Things to do |
1: Can you write out the part of the introduction on airborne geophysical data that opens with the words containing "1. Introduction" and closes with "from these advances."?
2: What does the introduction on airborne geophysical data say, summed up in two sentences?

Text excerpt |
Simple Spatial Analysis of Complex Multivariate Airborne Geophysical Data

Ann-Marie Anderson-Mayes
Department of Geographical Sciences and Planning, University of Queensland, Brisbane, Australia
Email: a.anderson@mailbox.uq.edu.au



1. Introduction

Technological advancements of recent decades have driven the development of sophisticated systems for measuring and monitoring the world around us. The information gathered using such systems has improved our understanding of the effect humanity has on Earth, facilitating more informed responses to planning, resource management, and the environment. In particular, our ability to map the subsurface of the earth using airborne geophysical techniques has been one area to benefit significantly from these advances.

Stored records |
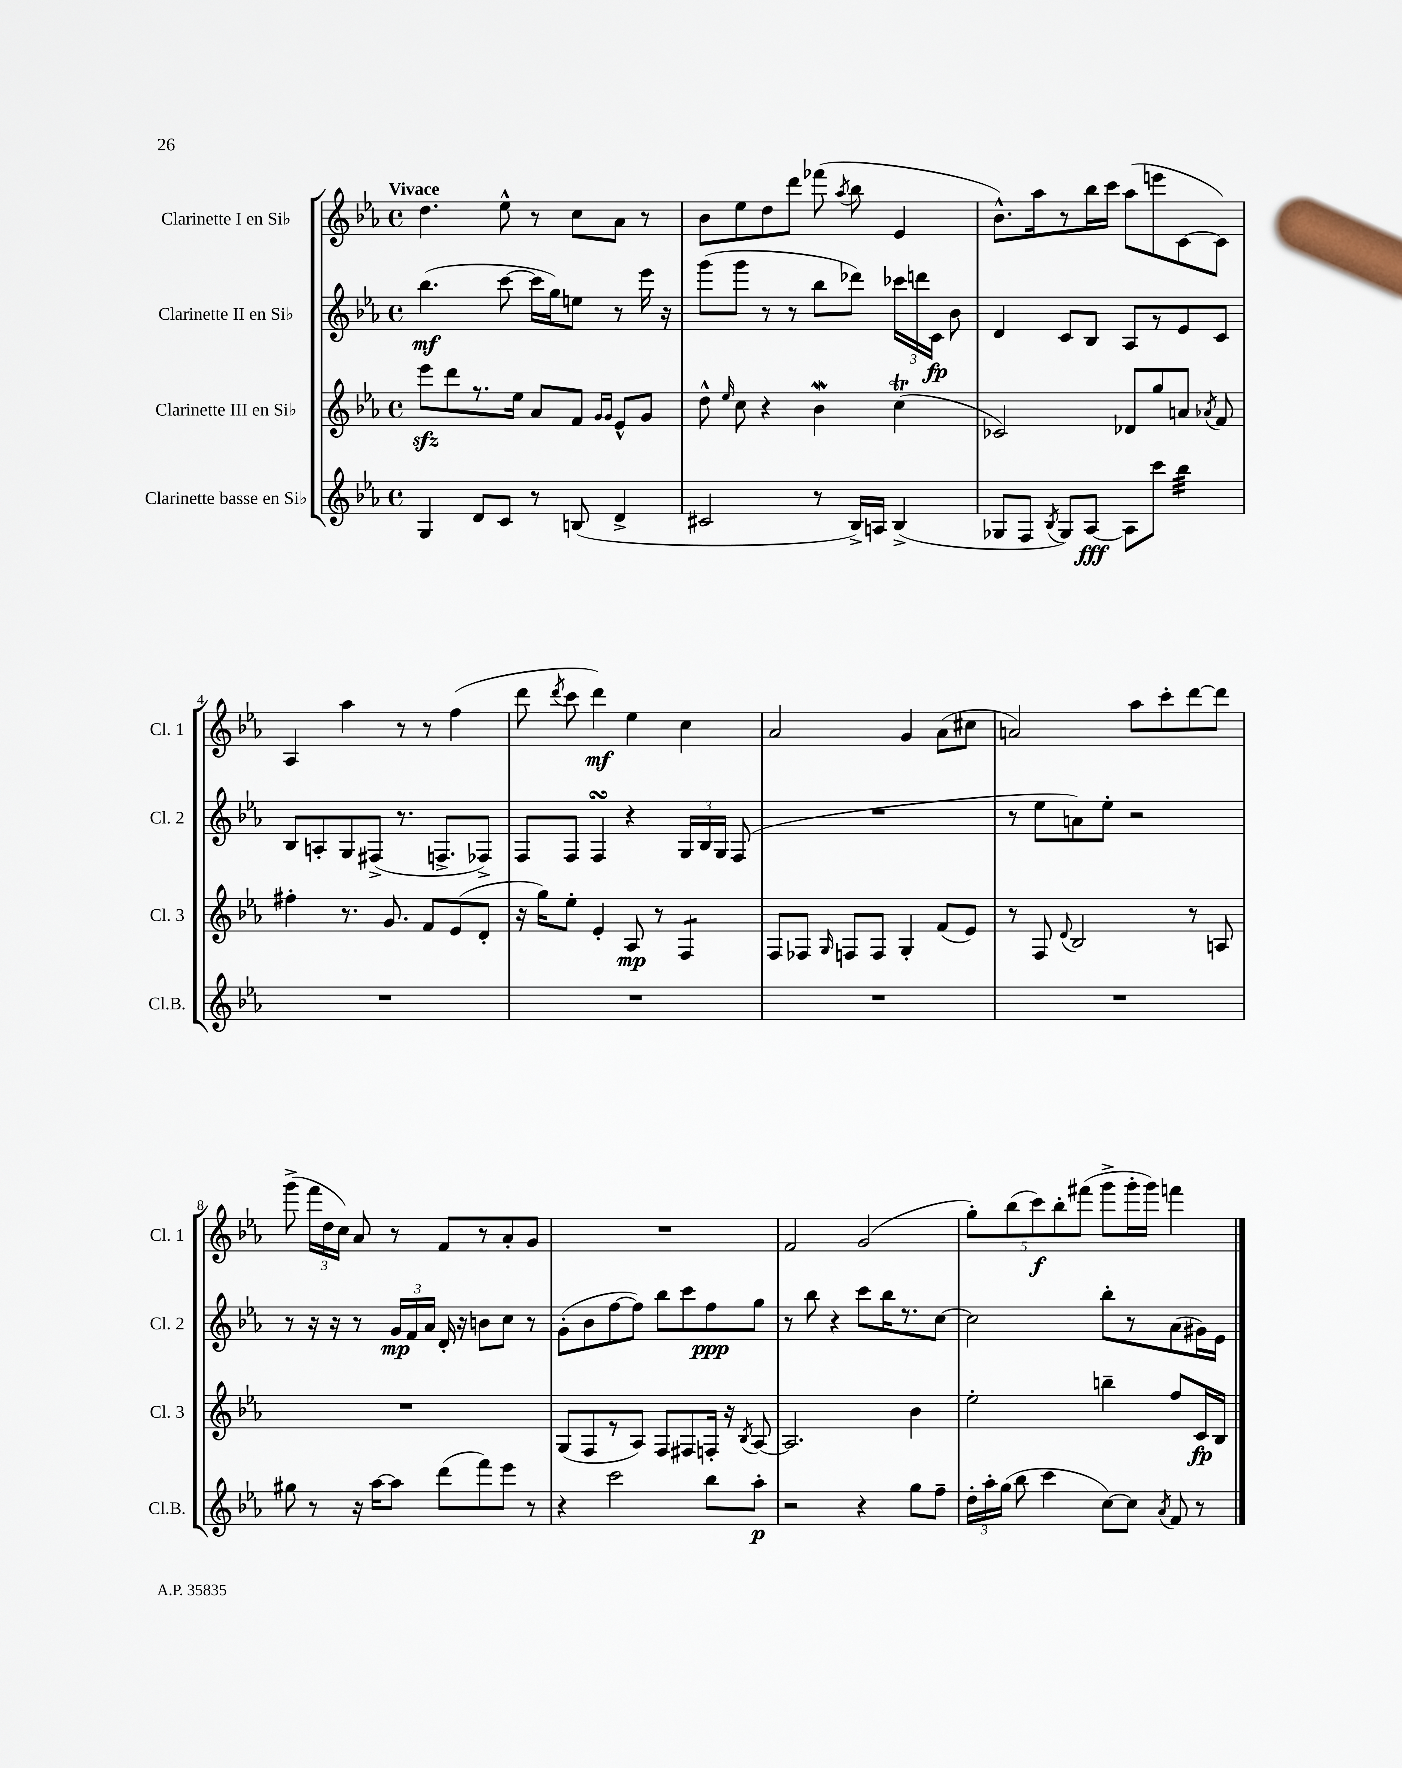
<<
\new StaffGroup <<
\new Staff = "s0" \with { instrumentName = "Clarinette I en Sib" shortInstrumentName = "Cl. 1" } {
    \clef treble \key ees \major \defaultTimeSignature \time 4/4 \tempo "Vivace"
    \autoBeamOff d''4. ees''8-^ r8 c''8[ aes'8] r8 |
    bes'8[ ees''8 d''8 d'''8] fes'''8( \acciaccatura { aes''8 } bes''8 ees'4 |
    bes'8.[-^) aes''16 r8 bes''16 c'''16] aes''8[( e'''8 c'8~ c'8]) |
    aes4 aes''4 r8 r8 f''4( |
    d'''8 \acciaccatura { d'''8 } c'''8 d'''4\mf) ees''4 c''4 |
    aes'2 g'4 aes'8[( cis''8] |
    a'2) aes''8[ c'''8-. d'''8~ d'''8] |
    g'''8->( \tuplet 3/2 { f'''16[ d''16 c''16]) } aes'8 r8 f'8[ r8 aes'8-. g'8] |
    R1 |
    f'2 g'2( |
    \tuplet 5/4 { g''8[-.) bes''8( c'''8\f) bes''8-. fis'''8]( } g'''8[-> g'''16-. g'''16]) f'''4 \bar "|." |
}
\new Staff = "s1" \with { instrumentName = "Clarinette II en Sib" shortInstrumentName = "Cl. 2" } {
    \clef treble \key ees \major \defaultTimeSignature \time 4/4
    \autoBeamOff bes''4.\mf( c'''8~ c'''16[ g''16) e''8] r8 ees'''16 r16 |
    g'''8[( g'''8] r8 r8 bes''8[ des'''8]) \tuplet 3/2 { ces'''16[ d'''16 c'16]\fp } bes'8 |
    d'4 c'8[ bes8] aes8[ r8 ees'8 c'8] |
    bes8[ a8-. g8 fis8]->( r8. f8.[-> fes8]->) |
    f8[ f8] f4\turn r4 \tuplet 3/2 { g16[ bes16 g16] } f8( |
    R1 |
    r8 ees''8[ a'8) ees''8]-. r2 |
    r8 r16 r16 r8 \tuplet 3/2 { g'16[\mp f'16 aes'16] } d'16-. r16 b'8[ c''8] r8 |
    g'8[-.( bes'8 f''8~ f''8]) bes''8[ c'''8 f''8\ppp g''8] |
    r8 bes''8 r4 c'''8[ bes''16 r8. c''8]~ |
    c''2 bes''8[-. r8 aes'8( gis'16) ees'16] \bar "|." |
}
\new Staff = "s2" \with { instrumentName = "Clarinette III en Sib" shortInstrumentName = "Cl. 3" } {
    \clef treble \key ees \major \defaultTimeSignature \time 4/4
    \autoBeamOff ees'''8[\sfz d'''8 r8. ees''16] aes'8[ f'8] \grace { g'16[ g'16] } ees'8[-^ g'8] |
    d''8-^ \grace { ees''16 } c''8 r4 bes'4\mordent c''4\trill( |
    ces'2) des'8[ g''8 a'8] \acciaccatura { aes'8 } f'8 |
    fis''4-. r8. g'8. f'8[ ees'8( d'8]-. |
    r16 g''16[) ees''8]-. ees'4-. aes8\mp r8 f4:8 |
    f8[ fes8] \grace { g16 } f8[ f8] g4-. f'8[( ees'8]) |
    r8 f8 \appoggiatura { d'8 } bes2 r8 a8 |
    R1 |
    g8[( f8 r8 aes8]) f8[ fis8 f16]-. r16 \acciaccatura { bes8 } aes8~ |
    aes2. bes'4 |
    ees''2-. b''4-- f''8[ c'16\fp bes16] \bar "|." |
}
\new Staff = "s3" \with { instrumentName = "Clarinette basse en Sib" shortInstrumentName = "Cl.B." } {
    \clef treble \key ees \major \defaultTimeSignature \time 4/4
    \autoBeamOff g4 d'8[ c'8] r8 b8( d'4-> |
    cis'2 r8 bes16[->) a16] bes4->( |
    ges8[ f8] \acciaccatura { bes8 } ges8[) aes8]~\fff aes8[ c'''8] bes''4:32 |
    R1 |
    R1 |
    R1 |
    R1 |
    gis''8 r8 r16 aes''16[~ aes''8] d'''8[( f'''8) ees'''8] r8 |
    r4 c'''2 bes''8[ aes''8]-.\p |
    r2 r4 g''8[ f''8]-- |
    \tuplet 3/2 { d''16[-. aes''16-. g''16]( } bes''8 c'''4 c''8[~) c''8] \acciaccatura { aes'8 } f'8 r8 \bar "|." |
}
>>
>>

Written responses |
1:
1. Introduction

Technological advancements of recent decades have driven the development of sophisticated systems for measuring and monitoring the world around us. The information gathered using such systems has improved our understanding of the effect humanity has on Earth, facilitating more informed responses to planning, resource management, and the environment. In particular, our ability to map the subsurface of the earth using airborne geophysical techniques has been one area to benefit significantly from these advances.

2: Technological advances of recent decades have produced sophisticated systems for measuring and monitoring the world, and the information they gather has improved understanding of humanity's effect on Earth and supported more informed responses to planning, resource management, and the environment. Mapping the earth's subsurface with airborne geophysical techniques is one area that has benefited significantly from these advances.